* [INSTRUCTIONS TO FOLLOW] Reproduce every line of text in the listing below, keeping each one word for word and in its original order. Omit the picture markers.

(Text extracted from each page)

────────────────────

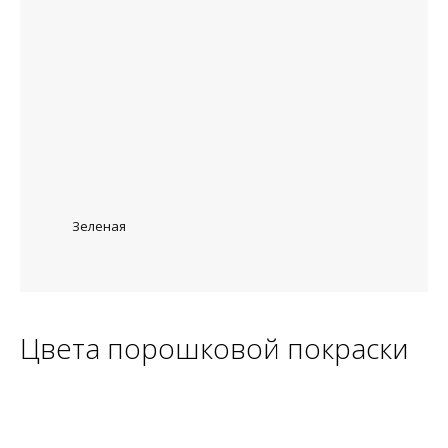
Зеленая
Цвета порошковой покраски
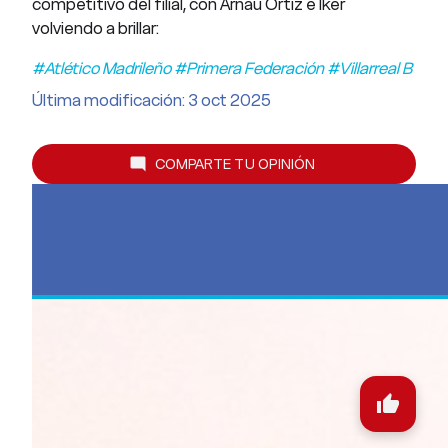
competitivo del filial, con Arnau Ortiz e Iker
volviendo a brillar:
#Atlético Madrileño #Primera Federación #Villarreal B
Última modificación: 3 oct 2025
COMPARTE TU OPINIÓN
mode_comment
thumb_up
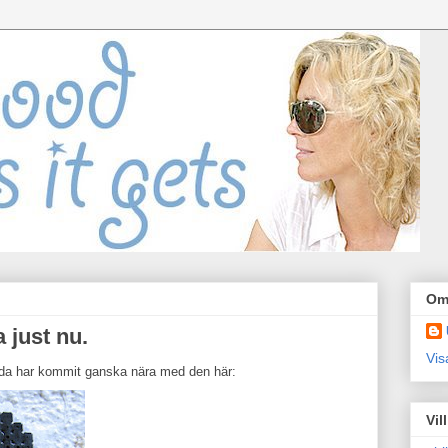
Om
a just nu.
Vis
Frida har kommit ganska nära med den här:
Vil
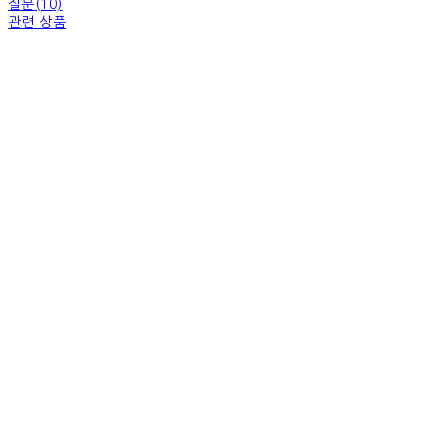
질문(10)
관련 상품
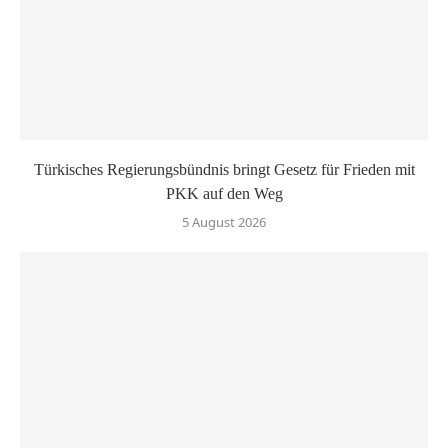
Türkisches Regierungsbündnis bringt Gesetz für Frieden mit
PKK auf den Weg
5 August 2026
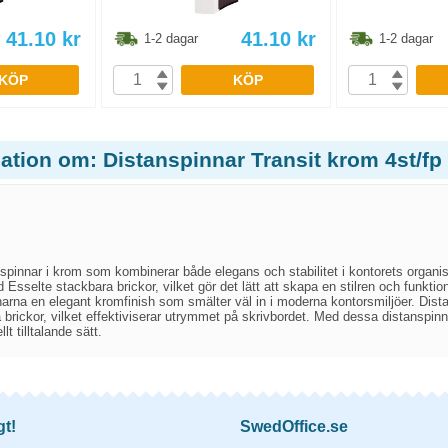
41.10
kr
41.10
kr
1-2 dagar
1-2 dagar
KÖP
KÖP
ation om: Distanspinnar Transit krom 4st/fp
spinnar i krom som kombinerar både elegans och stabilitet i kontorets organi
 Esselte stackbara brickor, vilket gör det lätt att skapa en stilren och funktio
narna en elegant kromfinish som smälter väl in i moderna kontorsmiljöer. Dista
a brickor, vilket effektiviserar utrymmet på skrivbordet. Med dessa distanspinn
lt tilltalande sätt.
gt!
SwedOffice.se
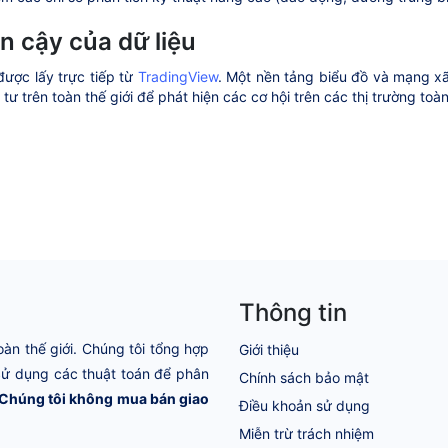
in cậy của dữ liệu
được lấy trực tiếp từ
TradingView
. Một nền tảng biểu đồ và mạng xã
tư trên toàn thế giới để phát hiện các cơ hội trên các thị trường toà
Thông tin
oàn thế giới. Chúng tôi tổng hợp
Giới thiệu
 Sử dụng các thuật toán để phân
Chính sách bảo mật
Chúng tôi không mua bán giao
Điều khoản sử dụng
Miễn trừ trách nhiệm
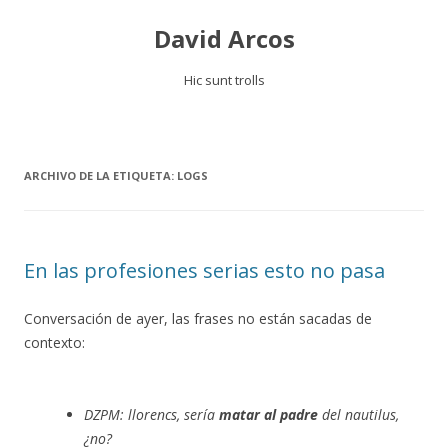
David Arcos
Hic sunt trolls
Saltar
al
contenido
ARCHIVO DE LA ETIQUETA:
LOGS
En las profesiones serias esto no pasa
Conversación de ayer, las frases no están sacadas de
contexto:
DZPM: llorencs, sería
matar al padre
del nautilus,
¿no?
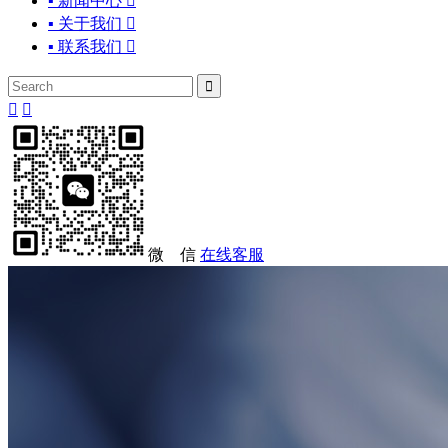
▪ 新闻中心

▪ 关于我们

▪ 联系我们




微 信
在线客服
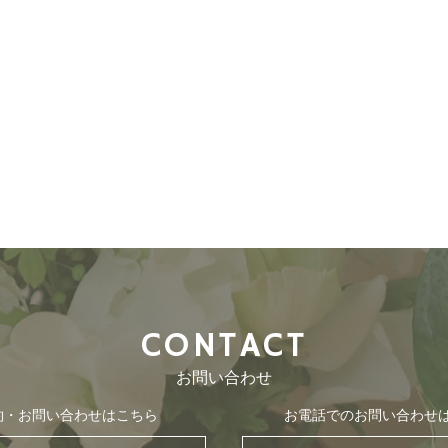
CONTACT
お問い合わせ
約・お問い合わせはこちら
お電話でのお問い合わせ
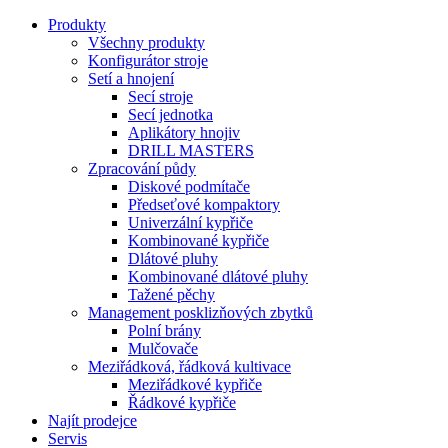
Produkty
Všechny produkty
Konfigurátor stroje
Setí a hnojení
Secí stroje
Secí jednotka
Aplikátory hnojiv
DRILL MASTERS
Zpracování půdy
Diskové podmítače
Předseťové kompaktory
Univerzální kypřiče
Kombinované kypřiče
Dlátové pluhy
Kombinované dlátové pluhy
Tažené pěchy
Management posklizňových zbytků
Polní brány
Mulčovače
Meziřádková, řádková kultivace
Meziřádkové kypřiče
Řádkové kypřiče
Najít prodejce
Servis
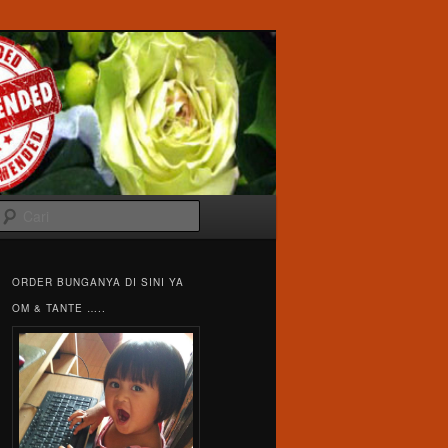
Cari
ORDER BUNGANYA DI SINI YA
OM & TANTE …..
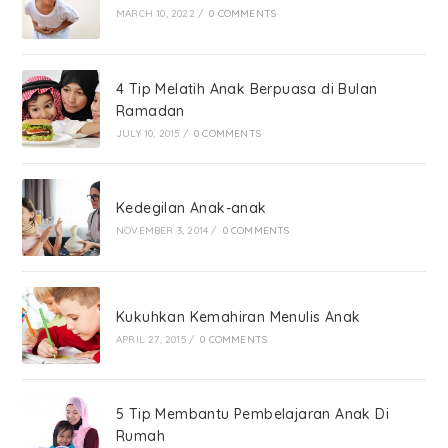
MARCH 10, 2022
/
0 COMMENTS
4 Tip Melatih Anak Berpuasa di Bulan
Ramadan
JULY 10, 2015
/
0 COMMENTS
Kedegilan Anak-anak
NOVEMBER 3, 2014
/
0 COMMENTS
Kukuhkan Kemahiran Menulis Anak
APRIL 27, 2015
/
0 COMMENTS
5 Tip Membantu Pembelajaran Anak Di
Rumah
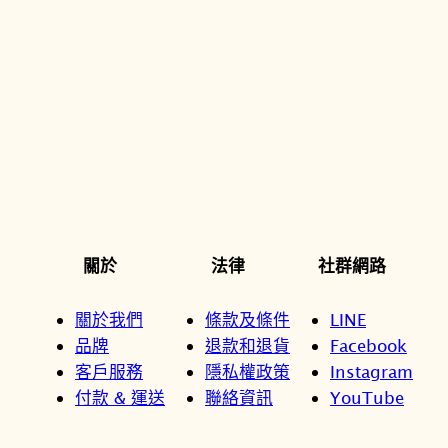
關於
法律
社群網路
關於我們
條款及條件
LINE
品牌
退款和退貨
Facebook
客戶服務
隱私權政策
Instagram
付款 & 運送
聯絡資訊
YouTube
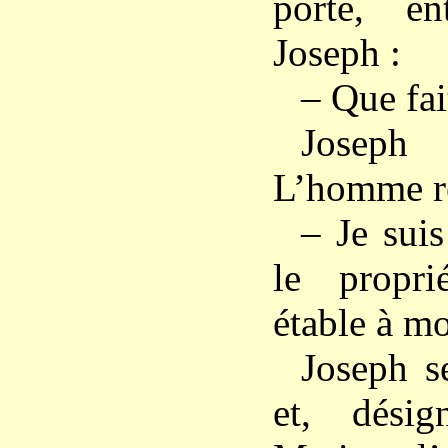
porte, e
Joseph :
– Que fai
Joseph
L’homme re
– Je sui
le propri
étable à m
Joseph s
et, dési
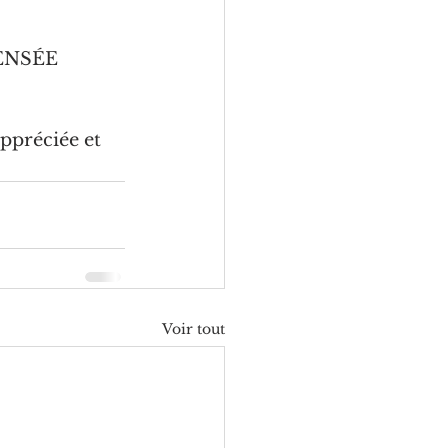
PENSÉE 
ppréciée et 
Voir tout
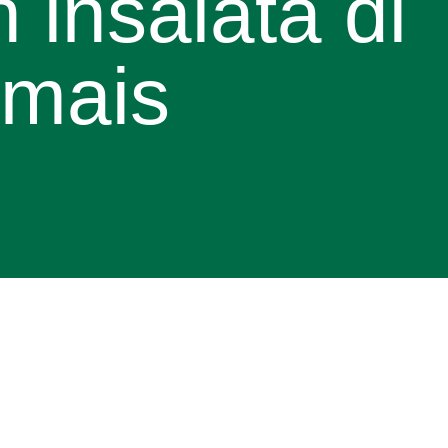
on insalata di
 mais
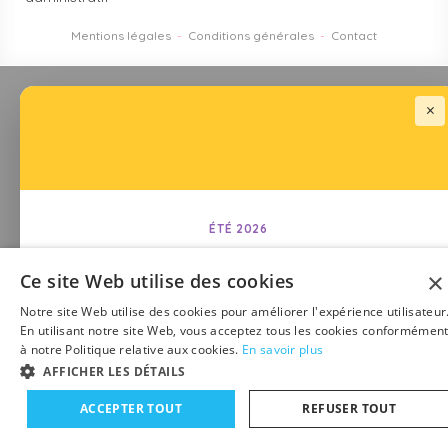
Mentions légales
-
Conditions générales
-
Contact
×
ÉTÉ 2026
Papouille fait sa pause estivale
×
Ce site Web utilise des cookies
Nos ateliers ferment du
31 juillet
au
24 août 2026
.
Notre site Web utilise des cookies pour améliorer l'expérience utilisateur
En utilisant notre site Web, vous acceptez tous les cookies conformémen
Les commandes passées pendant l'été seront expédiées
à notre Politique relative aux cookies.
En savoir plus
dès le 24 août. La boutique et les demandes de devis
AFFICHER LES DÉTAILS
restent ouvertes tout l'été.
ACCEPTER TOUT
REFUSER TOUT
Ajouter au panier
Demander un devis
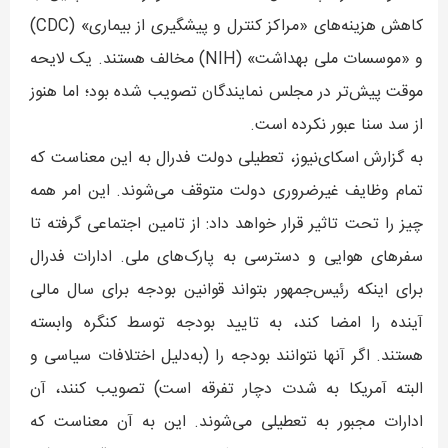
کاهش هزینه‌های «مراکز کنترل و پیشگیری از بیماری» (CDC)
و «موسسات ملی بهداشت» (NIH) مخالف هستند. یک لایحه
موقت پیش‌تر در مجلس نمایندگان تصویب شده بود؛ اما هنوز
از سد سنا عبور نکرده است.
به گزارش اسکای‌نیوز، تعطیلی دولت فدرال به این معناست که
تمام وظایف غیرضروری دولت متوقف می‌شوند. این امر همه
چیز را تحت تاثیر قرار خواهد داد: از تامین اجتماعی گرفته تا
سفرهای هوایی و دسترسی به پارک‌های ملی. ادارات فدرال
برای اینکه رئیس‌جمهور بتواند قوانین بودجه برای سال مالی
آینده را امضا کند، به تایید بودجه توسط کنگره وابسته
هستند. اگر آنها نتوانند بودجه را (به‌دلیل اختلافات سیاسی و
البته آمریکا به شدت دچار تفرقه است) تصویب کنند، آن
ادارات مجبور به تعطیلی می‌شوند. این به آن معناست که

────────────────────

* [SOLUTION FOR THIS EXERCISE]
Зеленая
Цвета порошковой покраски
competitivo del filial, con Arnau Ortiz e Iker
volviendo a brillar:
#Atlético Madrileño #Primera Federación #Villarreal B
Última modificación: 3 oct 2025
COMPARTE TU OPINIÓN
mode_comment
thumb_up
Om
a just nu.
Vis
Frida har kommit ganska nära med den här:
Vil
질문(10)
관련 상품
Türkisches Regierungsbündnis bringt Gesetz für Frieden mit
PKK auf den Weg
5 August 2026
41.10
kr
41.10
kr
1-2 dagar
1-2 dagar
KÖP
KÖP
ation om: Distanspinnar Transit krom 4st/fp
spinnar i krom som kombinerar både elegans och stabilitet i kontorets organi
 Esselte stackbara brickor, vilket gör det lätt att skapa en stilren och funktio
narna en elegant kromfinish som smälter väl in i moderna kontorsmiljöer. Dista
a brickor, vilket effektiviserar utrymmet på skrivbordet. Med dessa distanspinn
lt tilltalande sätt.
gt!
SwedOffice.se
in cậy của dữ liệu
được lấy trực tiếp từ
TradingView
. Một nền tảng biểu đồ và mạng xã
tư trên toàn thế giới để phát hiện các cơ hội trên các thị trường toà
Thông tin
oàn thế giới. Chúng tôi tổng hợp
Giới thiệu
 Sử dụng các thuật toán để phân
Chính sách bảo mật
Chúng tôi không mua bán giao
Điều khoản sử dụng
Miễn trừ trách nhiệm
David Arcos
Hic sunt trolls
Saltar
al
contenido
ARCHIVO DE LA ETIQUETA:
LOGS
En las profesiones serias esto no pasa
Conversación de ayer, las frases no están sacadas de
contexto:
DZPM: llorencs, sería
matar al padre
del nautilus,
¿no?
▪ 新闻中心

▪ 关于我们

▪ 联系我们




微 信
在线客服
CONTACT
お問い合わせ
約・お問い合わせはこちら
お電話でのお問い合わせ
Produkty
Všechny produkty
Konfigurátor stroje
Setí a hnojení
Secí stroje
Secí jednotka
Aplikátory hnojiv
DRILL MASTERS
Zpracování půdy
Diskové podmítače
Předseťové kompaktory
Univerzální kypřiče
Kombinované kypřiče
Dlátové pluhy
Kombinované dlátové pluhy
Tažené pěchy
Management posklizňových zbytků
Polní brány
Mulčovače
Meziřádková, řádková kultivace
Meziřádkové kypřiče
Řádkové kypřiče
Najít prodejce
Servis
Cari
ORDER BUNGANYA DI SINI YA
OM & TANTE …..
MARCH 10, 2022
/
0 COMMENTS
4 Tip Melatih Anak Berpuasa di Bulan
Ramadan
JULY 10, 2015
/
0 COMMENTS
Kedegilan Anak-anak
NOVEMBER 3, 2014
/
0 COMMENTS
Kukuhkan Kemahiran Menulis Anak
APRIL 27, 2015
/
0 COMMENTS
5 Tip Membantu Pembelajaran Anak Di
Rumah
關於
法律
社群網路
關於我們
條款及條件
LINE
品牌
退款和退貨
Facebook
客戶服務
隱私權政策
Instagram
付款 & 運送
聯絡資訊
YouTube
porte, e
Joseph :
– Que fai
Joseph
L’homme re
– Je sui
le propri
étable à m
Joseph s
et, dési
PENSÉE 
ppréciée et 
Voir tout
on insalata di
 mais
Mentions légales
-
Conditions générales
-
Contact
×
ÉTÉ 2026
Papouille fait sa pause estivale
×
Ce site Web utilise des cookies
Nos ateliers ferment du
31 juillet
au
24 août 2026
.
Notre site Web utilise des cookies pour améliorer l'expérience utilisateur
En utilisant notre site Web, vous acceptez tous les cookies conformémen
Les commandes passées pendant l'été seront expédiées
à notre Politique relative aux cookies.
En savoir plus
dès le 24 août. La boutique et les demandes de devis
AFFICHER LES DÉTAILS
restent ouvertes tout l'été.
ACCEPTER TOUT
REFUSER TOUT
Ajouter au panier
Demander un devis
کاهش هزینه‌های «مراکز کنترل و پیشگیری از بیماری» (CDC)
و «موسسات ملی بهداشت» (NIH) مخالف هستند. یک لایحه
موقت پیش‌تر در مجلس نمایندگان تصویب شده بود؛ اما هنوز
از سد سنا عبور نکرده است.
به گزارش اسکای‌نیوز، تعطیلی دولت فدرال به این معناست که
تمام وظایف غیرضروری دولت متوقف می‌شوند. این امر همه
چیز را تحت تاثیر قرار خواهد داد: از تامین اجتماعی گرفته تا
سفرهای هوایی و دسترسی به پارک‌های ملی. ادارات فدرال
برای اینکه رئیس‌جمهور بتواند قوانین بودجه برای سال مالی
آینده را امضا کند، به تایید بودجه توسط کنگره وابسته
هستند. اگر آنها نتوانند بودجه را (به‌دلیل اختلافات سیاسی و
البته آمریکا به شدت دچار تفرقه است) تصویب کنند، آن
ادارات مجبور به تعطیلی می‌شوند. این به آن معناست که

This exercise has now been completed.